Da nicht mit ihm zu diskutieren war und niemand ihm die Laune verderben wollte – so seltsam die auch sein mochte – folgten Toireasa und Winona, während William einen anderen Weg nahm, um nicht mit ihnen gesehen zu werden.

Sie kamen nur bis zum Ausgang des Schlosses, durch den auch schon andere Schüler nach draußen strebten.

„Miss Keary", erklang die Stimme von Toireasas Paten. „Es tut mir leid, aber Sie können im Moment nicht zum Spiel."

„Warum nicht, Professor?", fragte Winona am schnellsten.

„Es sind Leute da, die Miss Keary sprechen wollen. Allein!", erklärte Filius in gedämpfter Lautstärke. „Nichts was Sie beunruhigen muss, Miss Darkcloud. Schauen Sie sich das Spiel mit Mr McNamara an und wenn wir Glück haben, dauert der Fang lange genug, dass Miss Keary noch etwas zu sehen bekommt."

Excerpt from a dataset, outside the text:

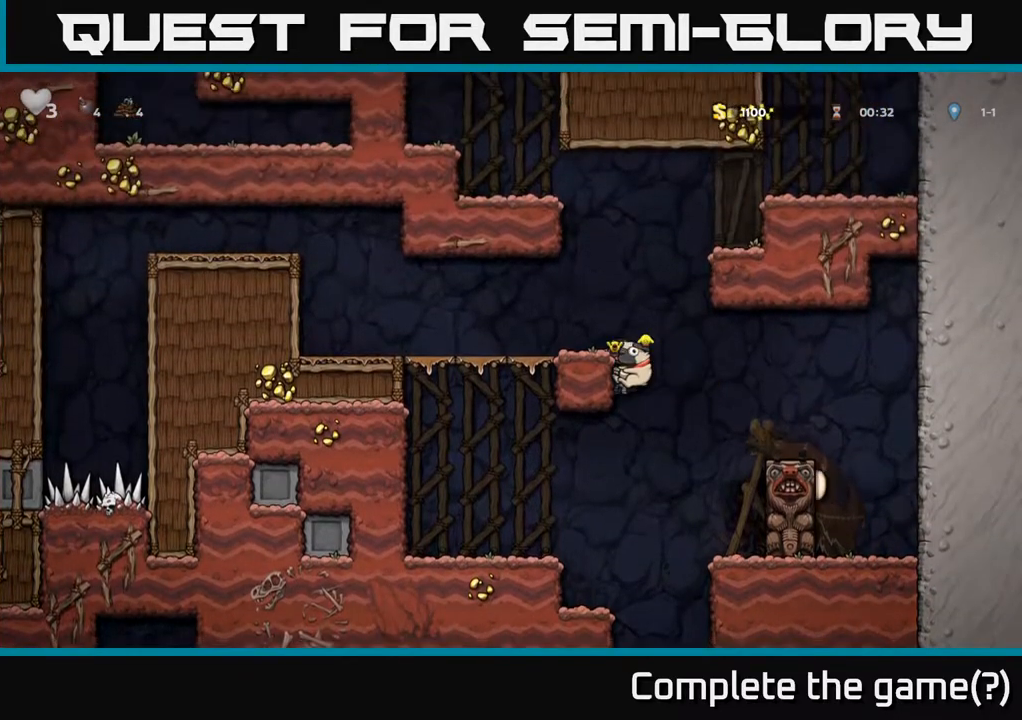
{"buttons": ["DPAD_LEFT"], "left_stick": "center", "right_stick": "center", "events": [[33, "A", "down"], [233, "A", "up"]]}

„Wenn Sie es so sagen, Professor", entgegnete Winona daraufhin und der Zweifel stand deutlich in ihrem Gesicht.

„Geht schon", drängte Toireasa nach einem sehnsüchtigen Blick zum Quidditch-Stadion. „Ich komme gleich nach."

Eher zögerlich kamen Winona und Tarsuinn ihrer Aufforderung nach, während Toireasa Filius folgte.

„Wer will was von mir, Onkel?", fragte sie, nachdem kein anderer Schüler mehr in der Nähe war.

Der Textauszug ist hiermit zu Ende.